Western Bulldogs coach Luke Beveridge said the introduction of starting position – a significant change that the AFL has tried out with three clubs and is under heavy consideration – would results in kids being less involved during junior games, and possibly even lead to loss of interest in playing the game altogether.
Beveridge, who has experience coaching in the amateur leagues and more recently coached his son’s team at junior level, cautioned against “adding layers” to what he called the “pure game”.
While the higher scoring and fast, free-flowing football led viewers wondering whether coaches had taken a different approached, Beveridge attributed some of the more attacking, line-breaking play in the exhilarating Bulldogs v Geelong game last weekend to the faster ball-ups and throw ups that speed up general play.
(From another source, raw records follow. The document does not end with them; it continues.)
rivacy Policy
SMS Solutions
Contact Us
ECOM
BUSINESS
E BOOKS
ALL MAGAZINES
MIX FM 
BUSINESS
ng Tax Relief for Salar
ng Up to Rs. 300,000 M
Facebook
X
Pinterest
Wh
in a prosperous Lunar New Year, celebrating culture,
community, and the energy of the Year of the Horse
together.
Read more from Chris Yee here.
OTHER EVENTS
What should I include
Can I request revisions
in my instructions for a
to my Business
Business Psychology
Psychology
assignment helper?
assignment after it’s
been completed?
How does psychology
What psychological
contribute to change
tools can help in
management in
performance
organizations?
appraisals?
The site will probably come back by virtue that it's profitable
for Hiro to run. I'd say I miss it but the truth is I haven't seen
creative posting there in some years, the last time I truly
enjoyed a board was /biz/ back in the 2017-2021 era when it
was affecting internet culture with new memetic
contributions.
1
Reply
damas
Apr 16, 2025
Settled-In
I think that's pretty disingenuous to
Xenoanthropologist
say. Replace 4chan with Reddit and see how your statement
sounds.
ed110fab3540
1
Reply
Beveridge’s strongest viewpoint was that there was zero need for starting positions at stoppages, one of the measures being considered by the AFL through the direction of new football boss Steve Hocking who has held trial runs in which three or four players must remain in the defensive or forward 50 at each ball up or throw in.
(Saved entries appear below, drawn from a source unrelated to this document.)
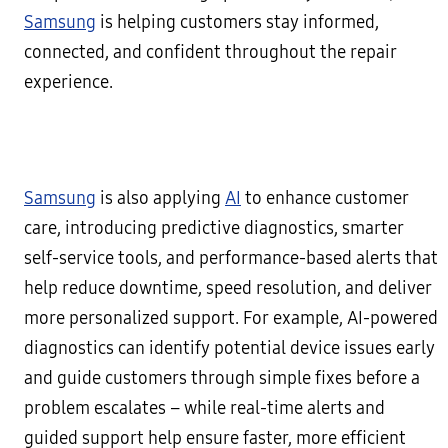
Samsung
is helping customers stay informed,
connected, and confident throughout the repair
experience.
Samsung
is also applying
AI
to enhance customer
care, introducing predictive diagnostics, smarter
self-service tools, and performance-based alerts that
help reduce downtime, speed resolution, and deliver
more personalized support. For example, AI-powered
diagnostics can identify potential device issues early
and guide customers through simple fixes before a
problem escalates – while real-time alerts and
guided support help ensure faster, more efficient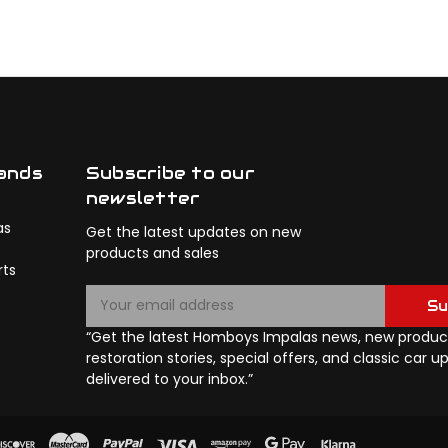
ands
Subscribe to our
newsletter
as
Get the latest updates on new
products and sales
rts
E
Su
m
a
“Get the latest Homboys Impalas news, new product
i
restoration stories, special offers, and classic car 
l
delivered to your inbox.”
A
d
d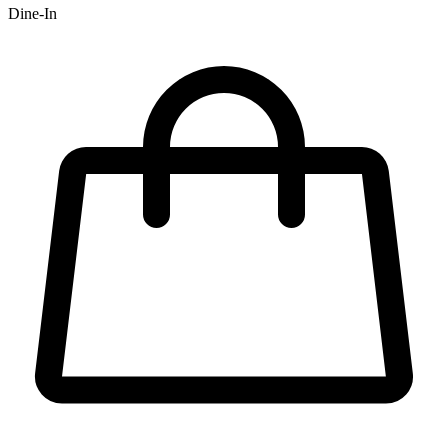
Dine-In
And once the ball is thrown up, or tossed in, only then can those players move freely.
Beveridge said he was against starting positions purely because of what he had seen at under 18 level and in the women’s state league.
“The main reason is I’ve seen what happens at TAC level and I know what’s happening in the VFL women’s game. It will ruin the game at junior level and kids will go and play other codes,” Beveridge told Fairfax Media.
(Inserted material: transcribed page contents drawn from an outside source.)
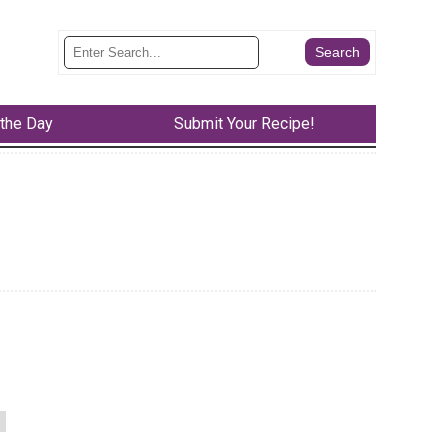
 the Day
Submit Your Recipe!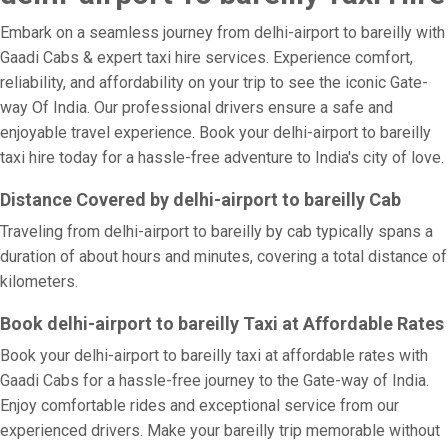
Embark on a seamless journey from delhi-airport to bareilly with
Gaadi Cabs & expert taxi hire services. Experience comfort,
reliability, and affordability on your trip to see the iconic Gate-
way Of India. Our professional drivers ensure a safe and
enjoyable travel experience. Book your delhi-airport to bareilly
taxi hire today for a hassle-free adventure to India's city of love.
Distance Covered by delhi-airport to bareilly Cab
Traveling from delhi-airport to bareilly by cab typically spans a
duration of about hours and minutes, covering a total distance of
kilometers.
Book delhi-airport to bareilly Taxi at Affordable Rates
Book your delhi-airport to bareilly taxi at affordable rates with
Gaadi Cabs for a hassle-free journey to the Gate-way of India.
Enjoy comfortable rides and exceptional service from our
experienced drivers. Make your bareilly trip memorable without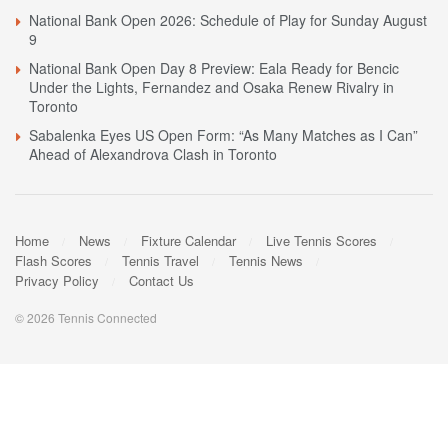
National Bank Open 2026: Schedule of Play for Sunday August
9
National Bank Open Day 8 Preview: Eala Ready for Bencic
Under the Lights, Fernandez and Osaka Renew Rivalry in
Toronto
Sabalenka Eyes US Open Form: “As Many Matches as I Can”
Ahead of Alexandrova Clash in Toronto
Home
News
Fixture Calendar
Live Tennis Scores
Flash Scores
Tennis Travel
Tennis News
Privacy Policy
Contact Us
© 2026 Tennis Connected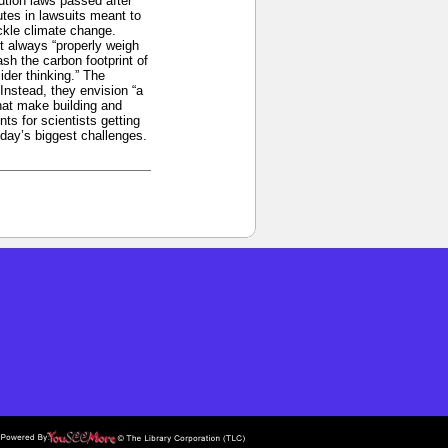
ution laws passed after
utes in lawsuits meant to
ckle climate change.
’t always “properly weigh
sh the carbon footprint of
der thinking.” The
Instead, they envision “a
hat make building and
ts for scientists getting
oday’s biggest challenges.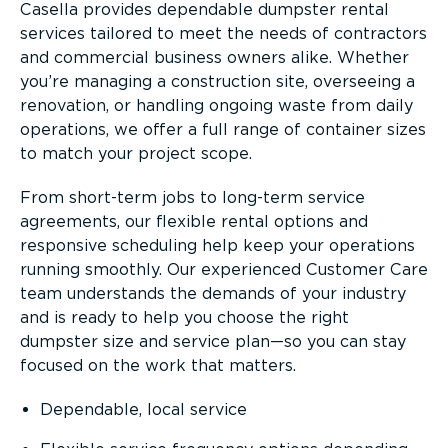
Casella provides dependable dumpster rental
services tailored to meet the needs of contractors
and commercial business owners alike. Whether
you’re managing a construction site, overseeing a
renovation, or handling ongoing waste from daily
operations, we offer a full range of container sizes
to match your project scope.
From short-term jobs to long-term service
agreements, our flexible rental options and
responsive scheduling help keep your operations
running smoothly. Our experienced Customer Care
team understands the demands of your industry
and is ready to help you choose the right
dumpster size and service plan—so you can stay
focused on the work that matters.
Dependable, local service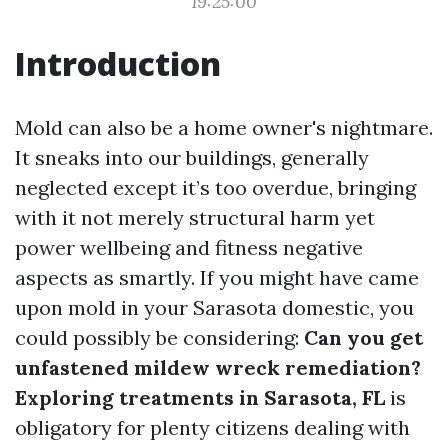
19:25:00
Introduction
Mold can also be a home owner's nightmare.
It sneaks into our buildings, generally
neglected except it’s too overdue, bringing
with it not merely structural harm yet
power wellbeing and fitness negative
aspects as smartly. If you might have came
upon mold in your Sarasota domestic, you
could possibly be considering:
Can you get
unfastened mildew wreck remediation?
Exploring treatments in Sarasota, FL
is
obligatory for plenty citizens dealing with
“It becomes too sterile and kids will be out of the game for too long. They’ll even be getting cold and they’ll want to play a game where they’re involved all the time.
“You’ve got to remember, kids can’t kick that far. And neither can the girls.
“The great thing, we’ve learned from the round-ball game, we’ve learned to reduce the numbers of the field size … to increase kids’ involvement, and that’s a good thing. But that’s okay because the rules don’t really change and you keep the involvement level up.
“Futsal changed, you know, the game of soccer – it became even more contagious and we’ve learned from that. But probably a bit too late.”
Beveridge remarked on the attraction of last Friday’s game.
“I can’t talk for Chris [Scott], but … I’ve always had a healthy appetite for risk, the way I’ve always coached my team,” Beveridge added.
Beveridge said the coaches had kept six forwards in place “forward of the ball” during the game.
“That’s a bit of a rarity,” he said.
“The only small shift has been stoppages happening slightly quicker.”
He also remarked on the consideration of reducing the interchange cap from the current limit of 90 – another change which he claims would “create layers” to the game, forcing coaches to play “a game of chess”.